***** ФРАГМЕНТ ДОКУМЕНТА *****

Иосиф Бродский: труды и дни - [7]

Шрифт
Интервал


Замечу попутно, что политические и общественные интересы Бродского были весьма широки: он живейшим образом вникал в хитросплетения американской и российской политики. Не припомню за 1995 год ни одного нашего разговора, который бы не касался так или иначе проблемы Чеченской войны. Предполагая, что по роду службы на радио “Свобода” я должен быть подробно осведомлен, Иосиф каждый раз буквально требовал отчета о событиях.


Гражданственный интерес явственно присутствует в его стихах и прозе (“Post aetatem nostram”, “Пятая годовщина”, “Мрамор” и многое другое, не говоря об откровенно публицистических “Представлении” и “Демократии!”), и вообще “Бродский и политика” — отдельная тема, и важная тема, поскольку дает несколько иной ракурс, чем тот привычный, в котором обычно видится и предстает поэт.


С особым наслаждением Бродский повторял первые слова “Горюхина”: “Если Бог пошлет мне читателей...” — говоря, что такому писательскому смирению надо учиться всем. “Тот случай, когда досадно, что фраза уже написана?” — спросил я, и Иосиф, засмеявшись, ответил: “Да, я бы не против”.


Надо сказать, что в широком смысле он всегда и начинал с такой фразы. Английское понятие understatement присутствовало в его авторском сознании: “преуменьшение”, “неакцентирование”, “сдержанность”. Это проявлялось и в непременном “стишки” по отношению к своим стихам, и в полном отсутствии всякой прочей самопатетики. Невозможно представить, чтобы Бродский произнес “мое творчество”, “моя поэзия”. Он не говорил даже “я сегодня работал”, предпочитая что-нибудь такое: “мы сегодня сочиняли всякую всячину”. Здесь отстранение от пафоса достигалось многократно—и сниженным разговорным “сочинять”, и добавлением пренебрежительной “всячины”, и отказом от самого местоимения первого числа. Это было очень характерно для Бродского: он как бы стеснялся просто самого слова “я”, очень часто заменяя его либо на “мы”, либо на иронически вывернутое обращение “моя милость”, либо на еще более далекое от “ячества” третье лицо — и тогда появлялись конструкции вроде “к каждому Рождеству этот господин сочиняет стишок”.

*****

→ **ФОРМУЛИРОВКА ЗАДАНИЯ 1**
Назовите все произведения Бродского, заглавия которых упомянуты во фрагменте о Бродском.
Фрагмент о Бродском и последующие записи являются независимыми друг от друга материалами.

***** ИСХОДНЫЕ ДАННЫЕ *****

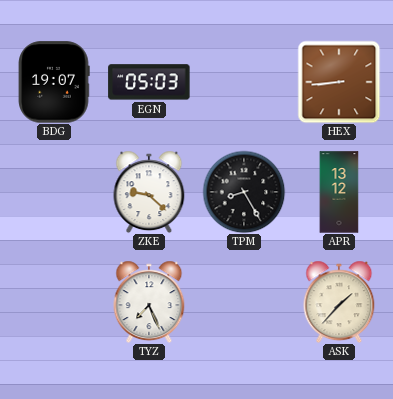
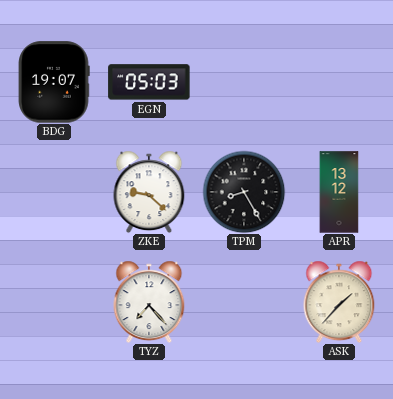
HEX: 8:44 -> none
TYZ: 7:26 -> 7:23
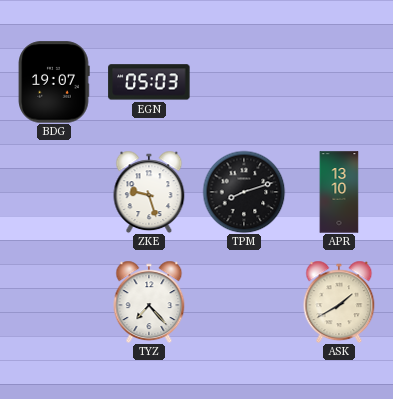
ZKE: 9:22 -> 9:27
TPM: 8:25 -> 8:12
APR: 13:12 -> 13:10
ASK: 1:37 -> 1:40
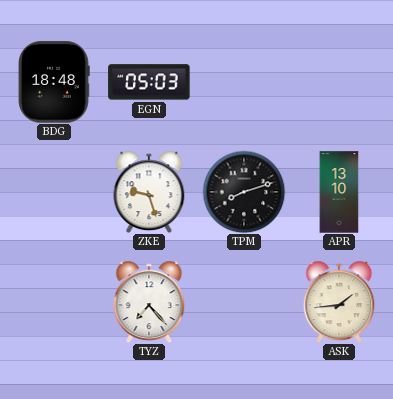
BDG: 19:07 -> 18:48
ASK: 1:40 -> 1:44
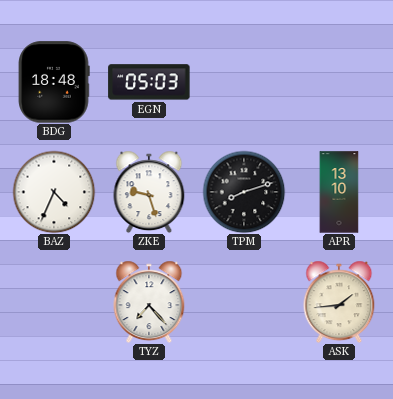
BAZ: none -> 4:34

*****

→ **ФОРМУЛИРОВКА ЗАДАНИЯ 2**
Воспроизведите строки записей начиная со строки, содержащей "ZKE: 9:22 -> 9:27", и до конца записей включительно. Изображения в ответ не включайте.

→ **ОТВЕТ К УПРАЖНЕНИЮ 1**
«Post aetatem nostram», «Пятая годовщина», «Мрамор», «Представление», «Демократия!»

→ **ОТВЕТ К УПРАЖНЕНИЮ 2**
ZKE: 9:22 -> 9:27
TPM: 8:25 -> 8:12
APR: 13:12 -> 13:10
ASK: 1:37 -> 1:40
BDG: 19:07 -> 18:48
ASK: 1:40 -> 1:44
BAZ: none -> 4:34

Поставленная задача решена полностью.